While the COVID-19 pandemic has dominated 2020, Hina Jilani calls on governments to also urgently address the shadow pandemic of violence against women and girls.
COVID-19 has turned our world upside down in 2020. As the year comes to a close, it is important that leaders and citizens alike assert the values of solidarity and cooperation as the only way to overcome the pandemic and tackle future threats.
This is particularly true with regard to the development and distribution of an effective vaccine: it must be made available to all of the world’s population, especially in poor and vulnerable countries in the developing world, if it is to make all of us healthy and secure in the long-term.

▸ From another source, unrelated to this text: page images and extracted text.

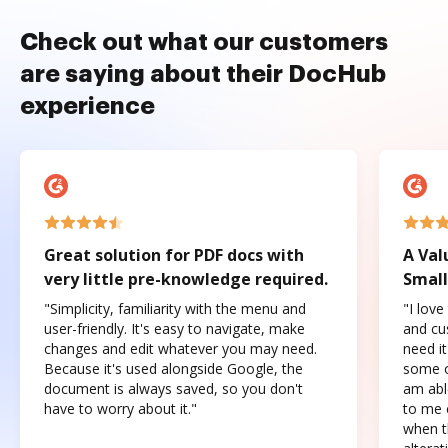
Check out what our customers
are saying about their DocHub
experience
Great solution for PDF docs with
A Val
very little pre-knowledge required.
Small
"Simplicity, familiarity with the menu and
"I love
user-friendly. It's easy to navigate, make
and cus
changes and edit whatever you may need.
need it
Because it's used alongside Google, the
some o
document is always saved, so you don't
am abl
have to worry about it."
to me c
when t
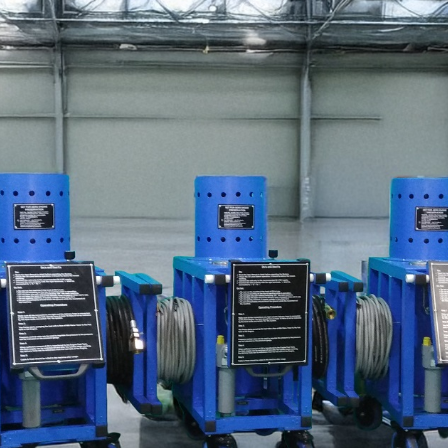
stem For Lhb Coaches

Next year, we will see a change of Administration in the United States under President-elect Joe Biden and Vice President-elect Kamala Harris. This transition offers much-needed chance to revive the spirit of multilateral engagement on issues such as climate change, nuclear non-proliferation and gender equality.
As part of The Elders’ ongoing commitment to gender equality, we are supporting the global “16 Days of Activism” campaign to eliminate a second pandemic; violence against women and girls. The campaign will focus on this year’s themes of funding for women’s organisations, responding with efficient services, implementing preventative measures and collecting data for improved future responses.

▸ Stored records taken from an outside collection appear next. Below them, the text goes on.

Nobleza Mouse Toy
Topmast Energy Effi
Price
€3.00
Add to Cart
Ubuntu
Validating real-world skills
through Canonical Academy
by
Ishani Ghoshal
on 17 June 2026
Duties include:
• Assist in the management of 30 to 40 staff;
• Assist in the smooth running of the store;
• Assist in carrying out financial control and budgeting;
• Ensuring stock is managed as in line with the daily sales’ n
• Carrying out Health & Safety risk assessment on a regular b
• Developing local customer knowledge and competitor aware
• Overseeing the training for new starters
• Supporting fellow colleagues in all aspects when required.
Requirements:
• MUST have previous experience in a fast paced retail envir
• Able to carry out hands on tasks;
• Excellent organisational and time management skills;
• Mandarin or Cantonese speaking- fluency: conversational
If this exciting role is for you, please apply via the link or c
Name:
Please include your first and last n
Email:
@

I invite you all to support this valuable campaign and help end the scourge of gender-based violence.
We urgently have to break the cycle of gender-based discrimination and inequality. Girls are key drivers of transformation, and investing in them will trigger a chain reaction that ultimately leads towards a peaceful and prosperous world. To achieve this, governments must take urgent action on a number of fronts, starting with passing girl-friendly laws and repealing discriminatory ones. This must go hand in hand with increased government commitment to eliminating violence against girls and giving them space to voice their opinions.
As hopeful news continues to break of vaccines and improved treatments for COVID-19, it is vital that the world does not forget that gender-based violence needs the same vigour and urgency in order to be defeated.